Below are the records; give again exactly the line with "인증서 템플릿에 등록할", the line with "확인할 수 있습니다.|", and each line that lies between them, and nothing besides.

Records from a collection
• • • • •
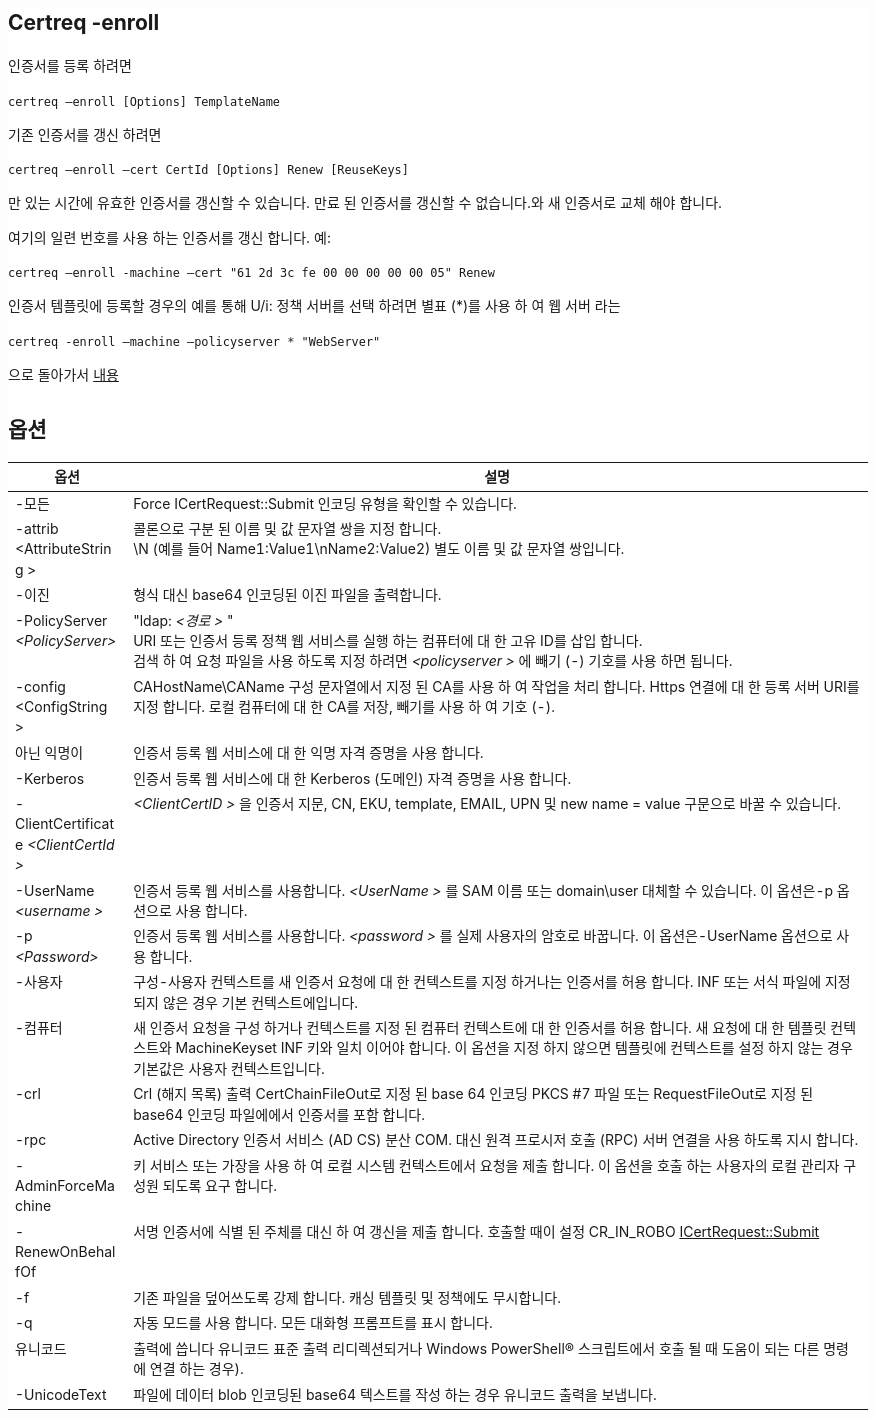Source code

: ## <a name="BKMK_enroll"></a>Certreq -enroll

인증서를 등록 하려면
```
certreq –enroll [Options] TemplateName
```
기존 인증서를 갱신 하려면
```
certreq –enroll –cert CertId [Options] Renew [ReuseKeys]
```
만 있는 시간에 유효한 인증서를 갱신할 수 있습니다. 만료 된 인증서를 갱신할 수 없습니다.와 새 인증서로 교체 해야 합니다.

여기의 일련 번호를 사용 하는 인증서를 갱신 합니다. 예:
```
certreq –enroll -machine –cert "61 2d 3c fe 00 00 00 00 00 05" Renew
```
인증서 템플릿에 등록할 경우의 예를 통해 U/i: 정책 서버를 선택 하려면 별표 (*)를 사용 하 여 웹 서버 라는
```
certreq -enroll –machine –policyserver * "WebServer"
```
으로 돌아가서 [내용](#BKMK_Contents)

## <a name="BKMK_Options"></a>옵션

|옵션|설명|
|-------|-----------|
|-모든|Force ICertRequest::Submit 인코딩 유형을 확인할 수 있습니다.|
|-attrib \<AttributeString >|콜론으로 구분 된 이름 및 값 문자열 쌍을 지정 합니다.</br>\N (예를 들어 Name1:Value1\nName2:Value2) 별도 이름 및 값 문자열 쌍입니다.|
|-이진|형식 대신 base64 인코딩된 이진 파일을 출력합니다.|
|-PolicyServer *\<PolicyServer>*|"ldap: *\<경로 >* "</br>URI 또는 인증서 등록 정책 웹 서비스를 실행 하는 컴퓨터에 대 한 고유 ID를 삽입 합니다.</br>검색 하 여 요청 파일을 사용 하도록 지정 하려면 *\<policyserver >* 에 빼기 (-) 기호를 사용 하면 됩니다.|
|-config \<ConfigString >|CAHostName\CAName 구성 문자열에서 지정 된 CA를 사용 하 여 작업을 처리 합니다. Https 연결에 대 한 등록 서버 URI를 지정 합니다. 로컬 컴퓨터에 대 한 CA를 저장, 빼기를 사용 하 여 기호 (-).|
|아닌 익명이|인증서 등록 웹 서비스에 대 한 익명 자격 증명을 사용 합니다.|
|-Kerberos|인증서 등록 웹 서비스에 대 한 Kerberos (도메인) 자격 증명을 사용 합니다.|
|-ClientCertificate *\<ClientCertId >*|*\<ClientCertID >* 을 인증서 지문, CN, EKU, template, EMAIL, UPN 및 new name = value 구문으로 바꿀 수 있습니다.|
|-UserName *\<username >*|인증서 등록 웹 서비스를 사용합니다. *\<UserName >* 를 SAM 이름 또는 domain\user 대체할 수 있습니다. 이 옵션은-p 옵션으로 사용 합니다.|
|-p *\<Password>*|인증서 등록 웹 서비스를 사용합니다. *\<password >* 를 실제 사용자의 암호로 바꿉니다. 이 옵션은-UserName 옵션으로 사용 합니다.|
|-사용자|구성-사용자 컨텍스트를 새 인증서 요청에 대 한 컨텍스트를 지정 하거나는 인증서를 허용 합니다. INF 또는 서식 파일에 지정 되지 않은 경우 기본 컨텍스트에입니다.|
|-컴퓨터|새 인증서 요청을 구성 하거나 컨텍스트를 지정 된 컴퓨터 컨텍스트에 대 한 인증서를 허용 합니다. 새 요청에 대 한 템플릿 컨텍스트와 MachineKeyset INF 키와 일치 이어야 합니다. 이 옵션을 지정 하지 않으면 템플릿에 컨텍스트를 설정 하지 않는 경우 기본값은 사용자 컨텍스트입니다.|
|-crl|Crl (해지 목록) 출력 CertChainFileOut로 지정 된 base 64 인코딩 PKCS #7 파일 또는 RequestFileOut로 지정 된 base64 인코딩 파일에에서 인증서를 포함 합니다.|
|-rpc|Active Directory 인증서 서비스 (AD CS) 분산 COM. 대신 원격 프로시저 호출 (RPC) 서버 연결을 사용 하도록 지시 합니다.|
|-AdminForceMachine|키 서비스 또는 가장을 사용 하 여 로컬 시스템 컨텍스트에서 요청을 제출 합니다. 이 옵션을 호출 하는 사용자의 로컬 관리자 구성원 되도록 요구 합니다.|
|-RenewOnBehalfOf|서명 인증서에 식별 된 주체를 대신 하 여 갱신을 제출 합니다. 호출할 때이 설정 CR_IN_ROBO [ICertRequest::Submit](https://technet.microsoft.com/subscriptions/aa385040.aspx)|
|-f|기존 파일을 덮어쓰도록 강제 합니다. 캐싱 템플릿 및 정책에도 무시합니다.|
|-q|자동 모드를 사용 합니다. 모든 대화형 프롬프트를 표시 합니다.|
|유니코드|출력에 씁니다 유니코드 표준 출력 리디렉션되거나 Windows PowerShell® 스크립트에서 호출 될 때 도움이 되는 다른 명령에 연결 하는 경우).|
|-UnicodeText|파일에 데이터 blob 인코딩된 base64 텍스트를 작성 하는 경우 유니코드 출력을 보냅니다.|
• • • • •
Answer space:
인증서 템플릿에 등록할 경우의 예를 통해 U/i: 정책 서버를 선택 하려면 별표 (*)를 사용 하 여 웹 서버 라는
```
certreq -enroll –machine –policyserver * "WebServer"
```
으로 돌아가서 [내용](#BKMK_Contents)

## <a name="BKMK_Options"></a>옵션

|옵션|설명|
|-------|-----------|
|-모든|Force ICertRequest::Submit 인코딩 유형을 확인할 수 있습니다.|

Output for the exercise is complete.